Une victoire qu’Ahmed Aïdara a préparée pendant une longue date. En 2017, il avait lancé son propre mouvement, Guédiawaye Laa Bokk. « Il utilisait déjà beaucoup l’antenne pour parler des difficultés que rencontraient les populations, afin d’attirer l’attention des autorités ».
« On pensait que son mouvement était une initiative citoyenne, mais on s’est trompé. Il avait déjà ses objectifs », témoignaient ses anciens collègues.
Dès lors, à l’antenne, Ahmed Aïdara multiplie les diatribes contre le pouvoir et cible particulièrement le frère du président. Ses piques prennent de l’ampleur en 2019, au moment de l’affaire Petro-Tim, dans laquelle apparaît le nom d’Aliou Sall, directeur de la Caisse de dépôts et de consignations au moment des faits.
Aujourd’hui, ayant largement remporté le département de Guédiawaye sous la bannière de Yewwi Askan Wi, Ahmed Aidera aura l’opportunité de défendre d’une manière officielle les causes qui l’ont toujours tenu à cœur. Ses positions sans équivoque feront de lui, un député dont les débats seront certainement très attendus.
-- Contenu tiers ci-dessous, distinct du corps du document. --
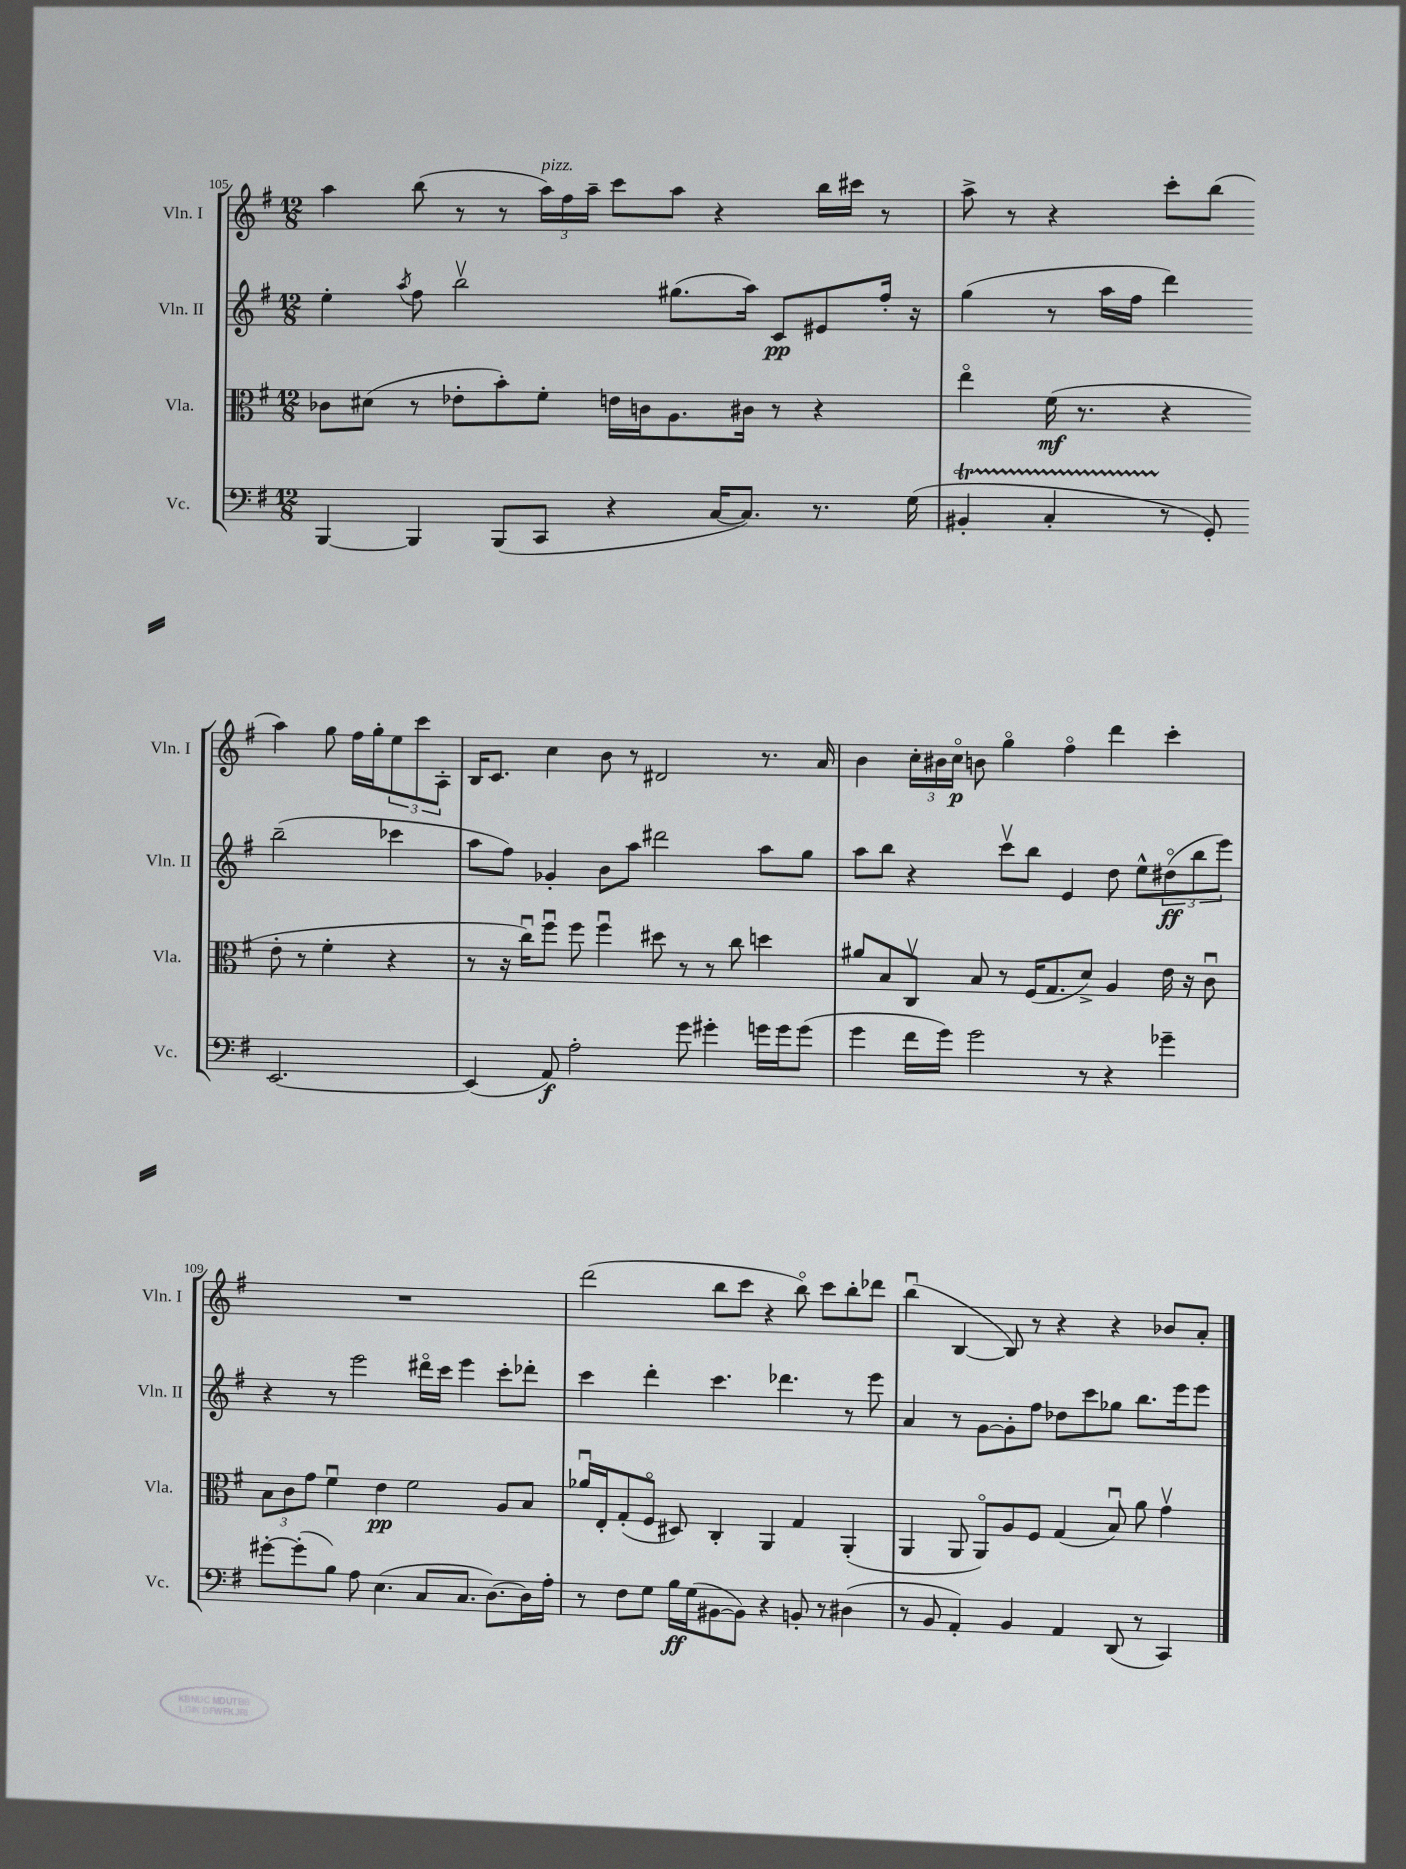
<<
\new StaffGroup <<
\new Staff = "s0" \with { instrumentName = "Vln. I" shortInstrumentName = "Vln. I" } {
    \clef treble \key g \major \numericTimeSignature \time 12/8
    a''4 b''8( r8 r8 \tuplet 3/2 { a''16^\markup { \italic "pizz." }) fis''16 a''16-- } c'''8 a''8 r4 b''16 cis'''16 r8 |
    a''8-> r8 r4 c'''8-. b''8( a''4) g''8 fis''16 g''16-. \tuplet 3/2 { e''8 c'''8 a8-. } |
    b16 c'8. c''4 b'8 r8 dis'2 r8. a'16 |
    b'4 \tuplet 3/2 { c''16-. bis'16 c''16\flageolet\p } b'8 g''4\flageolet fis''4\flageolet d'''4 c'''4-. |
    R1. |
    d'''2( b''8 c'''8 r4 b''8\flageolet) c'''8 b''8-. des'''8 |
    b''4\downbow( b4~ b8) r8 r4 r4 bes'8 a'8-. \bar "|." |
}
\new Staff = "s1" \with { instrumentName = "Vln. II" shortInstrumentName = "Vln. II" } {
    \clef treble \key g \major \numericTimeSignature \time 12/8
    e''4-. \acciaccatura { a''8 } fis''8 b''2\upbow gis''8.( a''16) c'8\pp eis'8 fis''16-. r16 |
    g''4( r8 a''16 fis''16 d'''4) b''2--( ces'''4 |
    a''8 fis''8) ges'4-. b'8 a''8 dis'''2 a''8 g''8 |
    a''8 b''8 r4 c'''8\upbow b''8 e'4 d''8 e''8-^ \tuplet 3/2 { dis''8\flageolet\ff( b''8 e'''8) } |
    r4 r8 e'''2 dis'''16\flageolet c'''16 e'''4 c'''8-. des'''8-. |
    c'''4 d'''4-. c'''4. des'''4. r8 e'''8 |
    a'4 r8 g'8~ g'8-. fis''8 des''8 c'''8 ges''8 b''8. e'''16 e'''8 \bar "|." |
}
\new Staff = "s2" \with { instrumentName = "Vla." shortInstrumentName = "Vla." } {
    \clef alto \key g \major \numericTimeSignature \time 12/8
    ces'8 dis'8( r8 ees'8-. b'8-.) fis'8-. e'16 c'16 a8. cis'16 r8 r4 |
    e''4\flageolet fis'16\mf( r8. r4 e'8-. r8 fis'4-. r4 |
    r8 r16 c''16\downbow) fis''8\downbow fis''8 fis''4\downbow dis''8 r8 r8 c''8 d''4 |
    ais'8 b8 c8\upbow b8 r8 fis16( g8. d'8->) a4 e'16 r16 c'8\downbow |
    \tuplet 3/2 { b8 c'8 g'8 } fis'4\downbow e'4\pp fis'2 a8 b8 |
    aes'16\downbow e16-. g8-.( fis8\flageolet dis8) c4-. a,4 g4 a,4-.( |
    a,4 a,8 a,8\flageolet) a8 fis8 g4( b8\downbow) a'8 g'4\upbow \bar "|." |
}
\new Staff = "s3" \with { instrumentName = "Vc." shortInstrumentName = "Vc." } {
    \clef bass \key g \major \numericTimeSignature \time 12/8
    b,,4~ b,,4 b,,8( c,8 r4 c16~ c8.) r8. g16( |
    bis,4-.\startTrillSpan c4-. r8\stopTrillSpan g,8-.) e,2.~ |
    e,4( a,8\f) a2-. g'8 gis'4-. g'16 g'16 g'8( |
    g'4 fis'16 g'16) g'2 r8 r4 ges'4-- |
    gis'8~-. gis'8-.( b8) a8 e4.( c8 c8. d8.~) d16 a16-. |
    r8 fis8 g8 b16\ff g16( bis,8~ bis,8) r4 b,8-. r8 dis4( |
    r8 b,8 a,4-.) b,4 a,4 d,8( r8 c,4) \bar "|." |
}
>>
>>
\layout { \context { \Score currentBarNumber = #105 } }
Un autre profil de l’opposition qui sera certainement remarqué dans cette législature est Thierno Alassane Sall tête de liste nationale de la Coalition AAR Sénégal. Membre fondateur de l’Apr, M. est un des principaux opposants du régime depuis 2017. Sa coalition qui se voulait la troisième voix, une alternative à la coalition au pouvoir Benno bokk Yaakaar et la principale force d’opposition, la grande coalition Yewwi-Wallu est sortie de ces joutes avec une mauvaise surprise, au vu des premiers résultats.
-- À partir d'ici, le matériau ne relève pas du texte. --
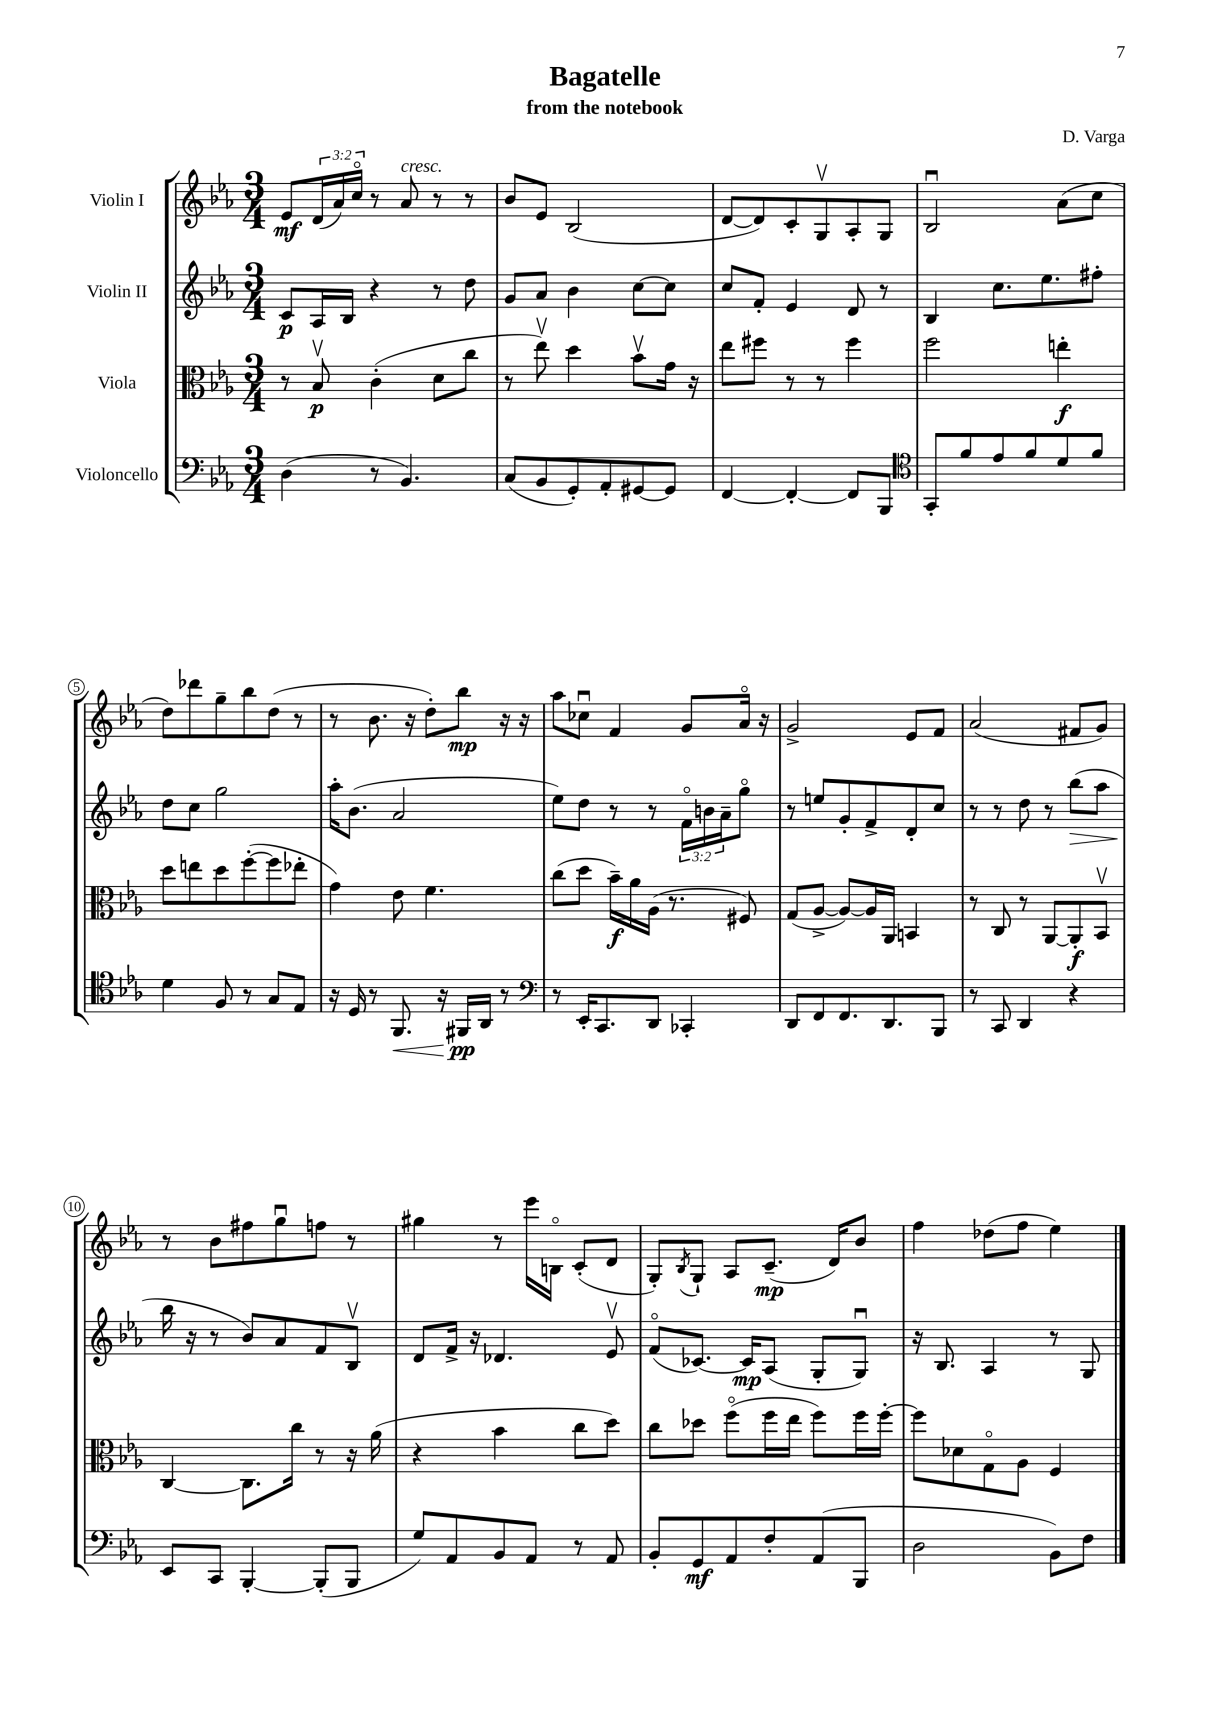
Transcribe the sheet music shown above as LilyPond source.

\header { title = "Bagatelle" composer = "D. Varga" subtitle = "from the notebook" }
<<
\new StaffGroup <<
\new Staff = "s0" \with { instrumentName = "Violin I" } {
    \clef treble \key ees \major \numericTimeSignature \time 3/4 \override Staff.TupletNumber.text = #tuplet-number::calc-fraction-text
    ees'8\mf \tuplet 3/2 { d'16( aes'16) c''16\flageolet } r8 aes'8^\markup { \italic "cresc." } r8 r8 |
    bes'8 ees'8 bes2( |
    d'8~ d'8) c'8-. g8\upbow aes8-. g8 |
    bes2\downbow aes'8( c''8 |
    d''8) des'''8 g''8-- bes''8 d''8( r8 |
    r8 bes'8. r16 d''8-.) bes''8\mp r16 r16 |
    aes''8 ces''8\downbow f'4 g'8 aes'16\flageolet r16 |
    g'2-> ees'8 f'8 |
    aes'2( fis'8 g'8) |
    r8 bes'8 fis''8 g''8\downbow f''8 r8 |
    gis''4 r8 ees'''16 b16\flageolet c'8-.( d'8 |
    g8-.) \acciaccatura { bes8 } g8-! aes8 c'8.--\mp( d'16) bes'8 |
    f''4 des''8( f''8 ees''4) \bar "|." |
}
\new Staff = "s1" \with { instrumentName = "Violin II" } {
    \clef treble \key ees \major \numericTimeSignature \time 3/4 \override Staff.TupletNumber.text = #tuplet-number::calc-fraction-text
    c'8\p aes16 bes16 r4 r8 d''8 |
    g'8 aes'8 bes'4 c''8~ c''8 |
    c''8 f'8-. ees'4 d'8 r8 |
    bes4 c''8. ees''8. fis''8-. |
    d''8 c''8 g''2 |
    aes''16-. bes'8.( aes'2 |
    ees''8) d''8 r8 r8 \tuplet 3/2 { f'16\flageolet b'16 aes'16-- } g''8\flageolet |
    r8 e''8 g'8-. f'8-> d'8-. c''8 |
    r8 r8 d''8 r8 bes''8\>( aes''8 |
    bes''16\! r16 r8 bes'8) aes'8 f'8 bes8\upbow |
    d'8 f'16-> r16 des'4. ees'8\upbow |
    f'8\flageolet( ces'8.~) ces'16\mp aes8( g8-. g8\downbow) |
    r16 bes8. aes4 r8 g8 \bar "|." |
}
\new Staff = "s2" \with { instrumentName = "Viola" } {
    \clef alto \key ees \major \numericTimeSignature \time 3/4
    r8 bes8\upbow\p c'4-.( d'8 c''8 |
    r8 ees''8\upbow) d''4 bes'8\upbow g'16 r16 |
    ees''8 fis''8 r8 r8 fis''4 |
    f''2 e''4-.\f |
    d''8 e''8 d''8 f''8~-.( f''8 ees''8-. |
    g'4) ees'8 f'4. |
    c''8( d''8 bes'16--\f) aes'16 aes16( r8. fis8) |
    g8( aes8~-> aes8~) aes16 aes,16 b,4 |
    r8 c8 r8 aes,8~ aes,8-.\f bes,8\upbow |
    c4~ c8. c''16 r8 r16 aes'16( |
    r4 bes'4 c''8 d''8) |
    c''8 des''8 f''8\flageolet( f''16 ees''16 f''8) f''16 f''16~-. |
    f''8 des'8 g8\flageolet aes8 f4 \bar "|." |
}
\new Staff = "s3" \with { instrumentName = "Violoncello" } {
    \clef bass \key ees \major \numericTimeSignature \time 3/4
    d4( r8 bes,4.) |
    c8( bes,8 g,8-.) aes,8-. gis,8~ gis,8 |
    f,4~ f,4~-. f,8 bes,,8 |
    \clef tenor g,8-. f'8 ees'8 f'8 d'8 f'8 |
    d'4 f8 r8 g8 ees8 |
    r16 d16 r8 f,8.\< r16 fis,16\pp\! aes,16 r8 |
    \clef bass r8 ees,16-. c,8. d,8 ces,4-. |
    d,8 f,8 f,8. d,8. bes,,8 |
    r8 c,8 d,4 r4 |
    ees,8 c,8 bes,,4~-. bes,,8-.( bes,,8 |
    g8) aes,8 bes,8 aes,8 r8 aes,8 |
    bes,8-. g,8\mf aes,8 f8-. aes,8( bes,,8 |
    d2 bes,8) f8 \bar "|." |
}
>>
>>
\layout { \context { \Score \override BarNumber.stencil = #(make-stencil-circler 0.1 0.3 ly:text-interface::print) } }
Toutefois, l’ancien ministre des Infrastructures, des Transports terrestres et du Désenclavement et ancien ministre de l’Énergie ne rendra certainement pas la tache facile à l’Etat au niveau de l’hémicycle.
Thierno Alassane Sall se définit comme « un universaliste qui cherche le progrès et la justice ». Il fait ses débuts politiques dans le parti de la gauche révolutionnaire, And-jëf, qui avait pour orientation « la laïcité, le socialisme, la démocratie, la justice sociale, l’équité, le respect des droits de l’homme et la coopération sur la base du respect mutuel et des avantages réciproques ». Il justifie la création du parti par le besoin d’apporter un nouveau souffle à la vie politique sénégalaise, avec une offre politique qui allie compétence, expérience et éthique. L’idéologie du parti s’inspire de la cosmogonie africaine tout en étant irriguée par des valeurs progressistes.
La République des Valeurs veut incarner le renouveau éthique et moral de la politique au Sénégal. Elle défend plusieurs idées. La République des Valeurs veut aussi agir pour la bonne gouvernance, qui permet d’exorciser le spectre d’une forme rédhibitoire de politique de la prédation qui vampirise l’État et entretient la corruption et les pratiques clientélistes. La République des Valeurs milite aussi pour la construction d’institutions fortes. Elle veut réinventer des utopies propres et des institutions politiques, sociales et économiques pour porter et réaliser la démocratie, la République, l’entreprise, l’éthique, la citoyenneté, la responsabilité, la gouvernance.
Pour faire advenir ce projet politique, la République des Valeurs s’adosse à un principe : « Réewum Ngor ».
Des profils qui entre autres, constituent une nouvelle force de l’opposition parlementaire.